If you spot a mistake like a paid-off debt appearing as unpaid, contact the lender or creditor that reported the inaccurate information and ask them to update your account. Each credit bureau also has a form on their website for submitting disputes. For a more serious issue, file a dispute with the creditors and the credit bureau, as well as the Consumer Finance Protection Bureau (CFPB).
2) Pay Your Bills on Time
The biggest influence on your credit score is your payment history. Whether you’ve made your loan payments and done so on time will rise or lower your score more than any other single factor. “There is nothing magic to improving your score, you’ve just got to diligent about paying on time,” says Gumbinger.

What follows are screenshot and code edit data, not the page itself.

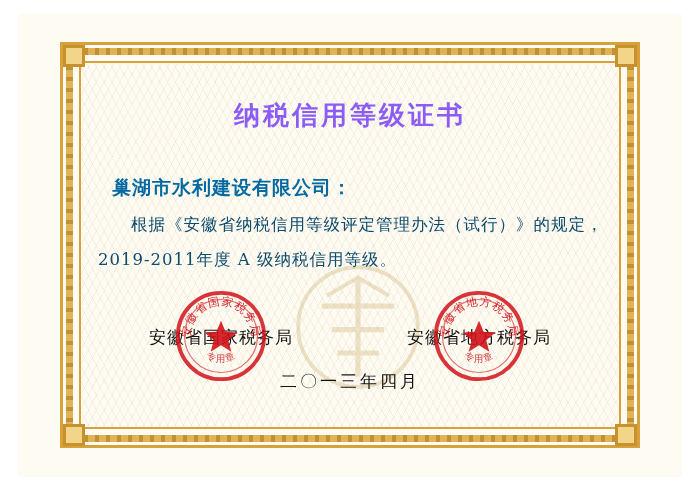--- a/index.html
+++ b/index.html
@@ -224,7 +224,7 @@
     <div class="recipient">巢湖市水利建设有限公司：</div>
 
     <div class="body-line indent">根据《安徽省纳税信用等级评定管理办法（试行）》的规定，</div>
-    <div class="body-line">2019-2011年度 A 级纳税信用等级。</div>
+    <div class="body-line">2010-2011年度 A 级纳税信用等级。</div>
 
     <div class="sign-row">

The best thing you can do is set up automatic payments for the minimum amounts on your debts to make sure you’re never overdue. If automatic bill pay isn’t an option or you’d prefer to push the bill out yourself, you can also set up bill alerts through your card’s website or reminders on your phone. By consistently meeting your payment deadlines, you will see your score start to increase after about six months.
3) Keep Balances Low
Just because your credit limit tops out at, say, $10,000, you should not spend anywhere near that. The amount of credit you use as a percentage of the amount available is called your “utilization ratio,” and it’s the second largest element determining your credit score. “Lenders like to see a significant difference between your balance and the card’s maximum balance,” says Jack M. Guttentag, a finance professor at the University of Pennsylvania’s Wharton School and founder of The Mortgage Professor website.
Look at your most recent statement to find your credit max and then limit yourself to charging up to only 30% of that amount. If you can limit yourself to the single digits that’s even better, as consumers with the best credit scores use just 7% of their revolving credit lines, according to FICO. Make sure you’re doing this with every card, as creditors will also compare the total amount you owe with the sum of your credit limits on all cards.
4) Settle With Debt Collectors
While it’s always in your best interest to resolve outstanding debts as soon as possible, the new FICO credit model makes this even more worthwhile. Under the new FICO credit-score model any record of you failing to pay a bill will not be factored into their calculations if the bill has been paid or settled with a collection agency. Before this any bill reported to collection, even if settled, would still have dinged your score.
As before, any unpaid bills will still be noted on your credit report for lenders to see. So if you have any lingering debts you’ve put off dealing with, reach out to the agency and work out a payment plan to keep this blemish from dragging your score down. For more strategies for dealing with collection agencies, see 9 Ways to Outsmart Debt Collectors.
5) Build Up Credit History
To prove to lenders that you are not risky and build up your credit score, you will need to build credit history. “You can’t improve your score if you never have debts,” says Guttentag. To create a good credit history, you’ll need to have open lines of credit that you use and pay off responsibly each month. While you may want to open a new line of credit occasionally, be careful not to open too many new accounts at once as this is seen as risky behavior. Watch out for retail credit card signups as well as these will take a bigger bite out of your score then signing up for a traditional credit card will.